__Assignment__
Begin at the line with "underlying thinking is sound, the platform" and output every line through the end of the records, exactly as given. Omit pictures.

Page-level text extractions

[Start of section]

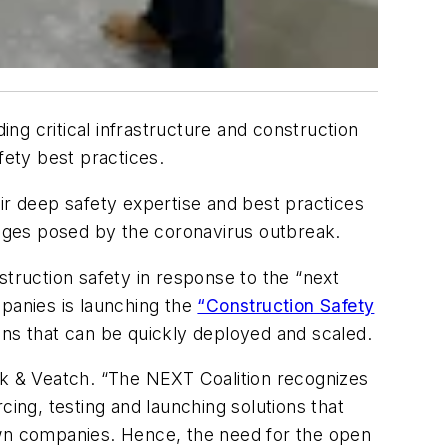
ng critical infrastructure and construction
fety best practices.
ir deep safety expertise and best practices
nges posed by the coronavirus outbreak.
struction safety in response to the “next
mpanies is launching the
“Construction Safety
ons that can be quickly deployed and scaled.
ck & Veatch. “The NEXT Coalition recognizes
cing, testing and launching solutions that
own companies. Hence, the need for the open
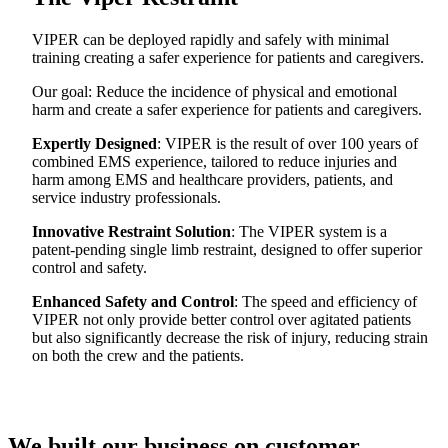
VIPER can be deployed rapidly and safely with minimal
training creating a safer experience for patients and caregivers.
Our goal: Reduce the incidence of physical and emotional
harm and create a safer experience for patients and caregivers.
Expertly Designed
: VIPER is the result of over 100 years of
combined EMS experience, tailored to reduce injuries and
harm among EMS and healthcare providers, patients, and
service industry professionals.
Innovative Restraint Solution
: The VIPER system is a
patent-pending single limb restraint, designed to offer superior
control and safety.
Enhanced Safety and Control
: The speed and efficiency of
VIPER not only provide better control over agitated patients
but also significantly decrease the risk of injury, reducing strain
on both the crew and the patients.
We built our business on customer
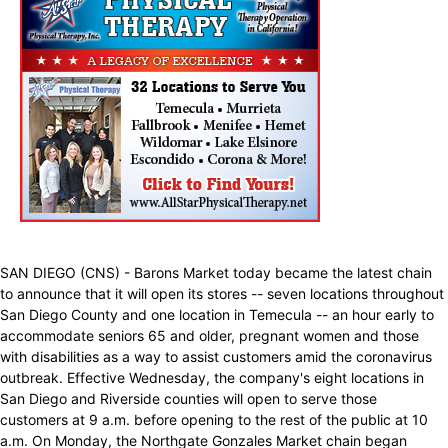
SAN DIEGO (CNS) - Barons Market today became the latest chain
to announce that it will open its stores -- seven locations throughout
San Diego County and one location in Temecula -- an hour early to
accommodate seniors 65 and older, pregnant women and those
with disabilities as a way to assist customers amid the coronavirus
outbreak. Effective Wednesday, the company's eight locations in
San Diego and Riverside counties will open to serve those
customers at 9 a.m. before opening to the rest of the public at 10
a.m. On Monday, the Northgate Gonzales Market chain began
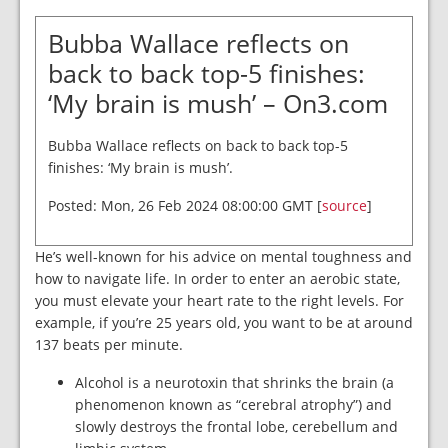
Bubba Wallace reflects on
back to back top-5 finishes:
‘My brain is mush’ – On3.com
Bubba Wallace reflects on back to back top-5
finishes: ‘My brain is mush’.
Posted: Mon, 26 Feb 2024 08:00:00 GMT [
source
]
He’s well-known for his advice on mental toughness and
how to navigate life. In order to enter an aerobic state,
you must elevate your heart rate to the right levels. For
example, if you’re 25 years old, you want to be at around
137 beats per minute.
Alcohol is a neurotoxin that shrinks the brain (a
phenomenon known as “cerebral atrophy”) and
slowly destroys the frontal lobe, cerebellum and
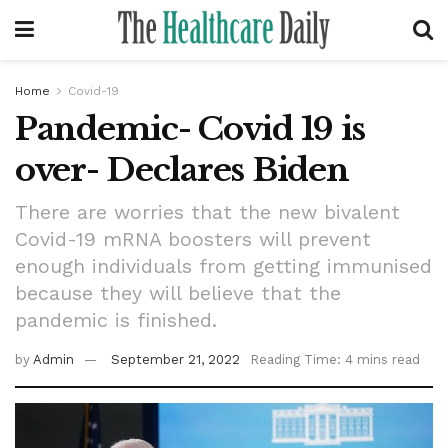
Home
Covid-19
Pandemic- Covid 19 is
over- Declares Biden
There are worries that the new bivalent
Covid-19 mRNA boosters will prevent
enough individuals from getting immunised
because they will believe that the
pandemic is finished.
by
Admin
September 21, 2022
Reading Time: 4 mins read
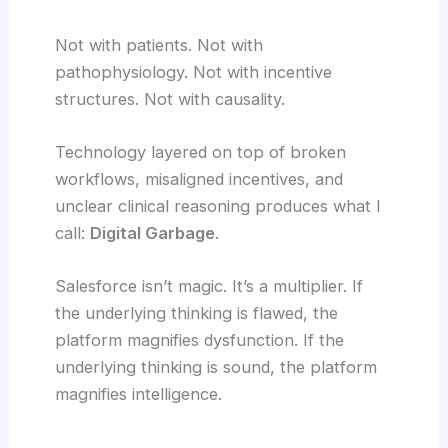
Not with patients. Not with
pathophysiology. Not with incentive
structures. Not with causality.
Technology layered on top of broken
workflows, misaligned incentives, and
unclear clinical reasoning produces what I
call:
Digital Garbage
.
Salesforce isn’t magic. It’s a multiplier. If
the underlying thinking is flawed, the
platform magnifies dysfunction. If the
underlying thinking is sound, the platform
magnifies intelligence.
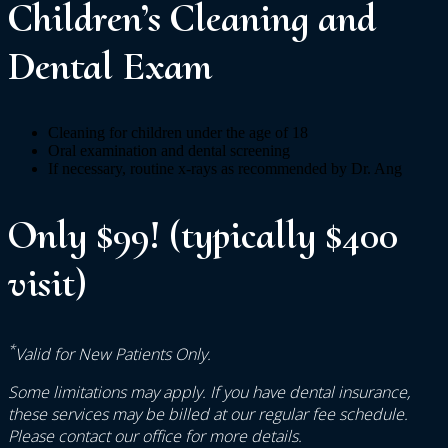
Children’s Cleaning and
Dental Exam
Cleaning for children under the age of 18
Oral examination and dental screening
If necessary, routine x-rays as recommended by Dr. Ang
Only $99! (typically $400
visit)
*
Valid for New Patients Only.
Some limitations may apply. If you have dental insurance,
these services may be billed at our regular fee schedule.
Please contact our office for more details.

[End of section]

__Solution__
underlying thinking is sound, the platform
magnifies intelligence.
Children’s Cleaning and
Dental Exam
Cleaning for children under the age of 18
Oral examination and dental screening
If necessary, routine x-rays as recommended by Dr. Ang
Only $99! (typically $400
visit)
*
Valid for New Patients Only.
Some limitations may apply. If you have dental insurance,
these services may be billed at our regular fee schedule.
Please contact our office for more details.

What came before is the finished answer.